Products such as these molded and sintered teacups can be fabricated using alumina feedstock.

In addition to testing at Penn State, Randall German keeps his fingers on the pulse of the PIM industry. In his view, powder injection molding is a fragmented business, often subdivided by the material, application sector, and even by differences in captive vs. external fabrication.

“As of 2001, there were more than 500 sites practicing some form of PIM and 37% were captive,” he says. “But in spite of a large number of actors, only a few dominate the field. In that same year, 53% of those 500 sites were based in North America with the majority, about 77%, focusing on metal as a primary base material for molding.”

German believes the PIM business is changing with the times. “In 2002, PIM generated about $800 million in global component sales and there is a steady growth rate of 40% per year. Over the next few years, several applications will grow, such as optical-electronic and magnetic components for advanced information systems, high-strength steels for wear-resistant automotive components, and miniature components for computer, communication, and biomedical systems.”

We asked him what the opportunities were for startup companies in general in the U.S. Here is his reply:

“Prices have come way down as the number of small operations has increased.
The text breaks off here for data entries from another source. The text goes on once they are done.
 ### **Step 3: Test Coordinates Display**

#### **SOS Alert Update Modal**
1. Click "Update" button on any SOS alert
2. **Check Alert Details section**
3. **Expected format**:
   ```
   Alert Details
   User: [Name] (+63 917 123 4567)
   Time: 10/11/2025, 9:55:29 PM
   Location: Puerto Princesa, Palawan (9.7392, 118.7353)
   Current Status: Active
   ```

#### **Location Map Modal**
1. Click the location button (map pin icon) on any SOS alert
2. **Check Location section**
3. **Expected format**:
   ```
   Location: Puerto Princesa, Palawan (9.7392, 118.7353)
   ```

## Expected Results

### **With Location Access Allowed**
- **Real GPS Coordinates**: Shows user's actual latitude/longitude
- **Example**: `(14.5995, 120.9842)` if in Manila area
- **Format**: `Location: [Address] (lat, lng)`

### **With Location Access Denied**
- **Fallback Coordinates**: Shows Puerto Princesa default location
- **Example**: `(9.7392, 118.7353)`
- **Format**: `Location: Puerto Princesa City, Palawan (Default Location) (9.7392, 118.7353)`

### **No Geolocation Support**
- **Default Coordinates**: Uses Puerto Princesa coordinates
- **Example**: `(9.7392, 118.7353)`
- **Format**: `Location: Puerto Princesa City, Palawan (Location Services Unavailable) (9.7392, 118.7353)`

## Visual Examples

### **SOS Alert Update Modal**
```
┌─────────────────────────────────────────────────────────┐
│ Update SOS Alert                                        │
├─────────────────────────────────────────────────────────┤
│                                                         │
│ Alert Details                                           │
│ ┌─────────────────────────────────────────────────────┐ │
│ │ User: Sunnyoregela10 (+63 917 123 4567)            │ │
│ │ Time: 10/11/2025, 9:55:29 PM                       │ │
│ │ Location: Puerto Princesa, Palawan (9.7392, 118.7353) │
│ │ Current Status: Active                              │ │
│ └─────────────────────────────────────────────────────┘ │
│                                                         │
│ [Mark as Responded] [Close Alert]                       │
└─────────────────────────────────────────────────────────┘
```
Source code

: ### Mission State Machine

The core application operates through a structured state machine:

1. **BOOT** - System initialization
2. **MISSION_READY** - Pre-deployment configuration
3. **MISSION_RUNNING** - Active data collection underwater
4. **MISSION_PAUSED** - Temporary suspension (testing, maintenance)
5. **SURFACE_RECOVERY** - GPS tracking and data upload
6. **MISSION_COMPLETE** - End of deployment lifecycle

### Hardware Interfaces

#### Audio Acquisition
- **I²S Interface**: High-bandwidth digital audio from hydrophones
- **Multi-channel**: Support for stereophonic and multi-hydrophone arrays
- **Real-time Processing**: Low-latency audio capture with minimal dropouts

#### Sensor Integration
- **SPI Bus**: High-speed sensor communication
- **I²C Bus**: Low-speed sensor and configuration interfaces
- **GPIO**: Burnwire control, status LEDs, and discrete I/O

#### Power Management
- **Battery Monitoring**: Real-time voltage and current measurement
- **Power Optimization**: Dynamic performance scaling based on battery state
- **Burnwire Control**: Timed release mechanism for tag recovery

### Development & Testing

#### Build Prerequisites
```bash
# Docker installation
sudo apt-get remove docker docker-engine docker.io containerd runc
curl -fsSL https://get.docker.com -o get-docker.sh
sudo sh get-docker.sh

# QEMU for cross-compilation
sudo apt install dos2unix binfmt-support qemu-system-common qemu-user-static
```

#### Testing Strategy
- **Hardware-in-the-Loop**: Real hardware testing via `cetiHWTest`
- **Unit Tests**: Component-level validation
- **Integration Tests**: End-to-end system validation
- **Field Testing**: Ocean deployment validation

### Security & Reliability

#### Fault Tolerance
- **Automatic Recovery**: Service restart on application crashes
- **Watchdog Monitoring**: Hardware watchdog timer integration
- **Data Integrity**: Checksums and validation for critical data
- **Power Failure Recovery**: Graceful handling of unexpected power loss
Companies that used to be able to survive on high profit margins now have to compete on price with China and Taiwan, which have transferred the technology at rather a fast rate.” (German recently visited a plant in China with 180 employees to determine if they could handle requirements for a major OEM, who asked him to investigate. He found that an amazing number of small and midsize MIM firms are now operating there.)“The other dynamic is that large MIM molders such as Parmatech, Kinetics, CoorsTek, and PCC-Advanced Forming Technology are now scrambling to become larger so that they can compete in the lower-price atmosphere. Rather than acquiring companies in the U.S., they are looking at adding equipment/facilities or acquiring existing firms in Asia.

“Also, there is considerable overcapacity in the U.S. right now, meaning that machines are idle because of the lack of business. Like the plastics injection molding field, jobs are being lost to lower-cost providers in China and Taiwan.

“In short, the atmosphere for MIM startups right now in the U.S. is tough. Competing on price is the biggest issue. But also, the large multinational OEMs are demanding very high-volume runs that only the largest MIM suppliers can handle, and even they are having difficulty meeting requirements such as 600,000 parts per day.”